Work task ::
Pick up the introduction about mobile devices in the Internet of Things, shown below before the entries, and continue it from its last sentence.

Text passage ::

Keywords

1 Introduction

Information and communication technologies (ICT) and solutions are progressing very quickly, radically changing the landscape. Recent trends, on the one hand, pushed towards more and more powerful computing infrastructure such as the Cloud ones, providing customizable computational resources as services through the Internet, elastically, on demand. This allowed to think about new offloading patterns where business logic processing is outsourced, ubiquitously offloaded to remote server while lightweight thin client are running on local nodes. This, on the other hand, favoured the widespread deployment of devices, initially mainly conceived for pervasively probing real-word/physical phenomena, gradually becoming more and more powerful and ‘smart’. Network, Internet and mobile computing solutions then allowed to consider this ensemble as an ecosystem of smart objects or things, giving rise to the Internet of Things (IoT). Tens of billions of things already populate the IoT ecosystem, allowing to think about novel application domains such as Smart Cities, Industry 4.0, intelligent transportation systems, e-government, to name a few, while posing challenges related to heterogeneity, networking, scalability, security, high level management, among others.

In particular, after its first inception, mobiles and personal devices triggered a new wave for IoT. Indeed, rapid advances in embedded systems (especially mobile devices), wireless sensors, and mobile communications have led to the development of more and more powerful personal devices. Modern tablets and even smartphones, in terms of processing capabilities, can be compared to 4–5 years old computers, so they can be also used as effective computing systems. This introduces further complexity and uncertainty in the widely heterogeneous IoT world, but mainly enables novel unexplored opportunities. Albeit resource-constrained, a challenge is to think on how personal device processing, storage, sensing and networking capabilities could be exploited in IoT applications. In this direction, fog-edge-mist computing [17], aiming at exploiting onboard processing capabilities to compute sensed data locally, as well as mobile crowdsensing [12], implementing participatory and opportunistic contribution patterns for crowdsourced applications through mobile devices, are good examples. But several other opportunities can arise from mobiles in IoT, by properly exploiting their resources, ubiquity and unique combination of (built-in) technologies such as the wide range of communication subsystems. To this extent, the good news is that mobile hardware is ready for lots of scenarios. The bad one is that mobile OS/platforms are naturally constrained due to security/privacy concerns and tight control and restrictions from manufacturers and telcos.

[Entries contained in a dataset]
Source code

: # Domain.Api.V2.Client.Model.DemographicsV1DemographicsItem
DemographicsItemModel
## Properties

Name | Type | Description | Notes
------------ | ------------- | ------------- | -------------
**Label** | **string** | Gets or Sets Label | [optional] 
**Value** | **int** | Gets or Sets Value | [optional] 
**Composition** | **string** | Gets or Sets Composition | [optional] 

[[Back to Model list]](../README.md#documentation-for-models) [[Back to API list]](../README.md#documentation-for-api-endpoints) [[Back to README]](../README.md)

Answer ::
In this paper, we mainly focus on networking aspects, aiming at unlocking and properly exploiting communication capabilities natively provided by personal, mobile devices in IoT contexts. This is not trivial since in geographical contexts such as the IoT one several network issues can arise when interconnecting things from different administrative domains, subject to NAT, firewalls and similar restrictions. Advanced network features, widely available in opensource environments such as Linux, are definitely required by several IoT scenarios (e.g. smart city), but severely impaired under mobile OS such as Android. This is the case of network virtualization, among others. IoT network virtualization implies reconfiguration capabilities on mobile devices [10, 11], since the physical environment (channels, topologies, routers) in IoT scenarios is not always under control of the designer of the infrastructure, and may be opportunistically established, e.g., volunteer-contributed. Furthermore, the configuration of most deployments (or their extent, ownership, etc.) is usually not completely known in advance, in contrast to Wireless Sensor Networks (WSN) where some network virtualization solutions have been proposed [14].

Focusing on such specific aspects, the main contribution of this paper lies in relaxing these limitations by proposing a level-2/level-3 tunneling-based solution for IoT virtual networking adopting standard UNIX tools and mobile-native services under Android environments.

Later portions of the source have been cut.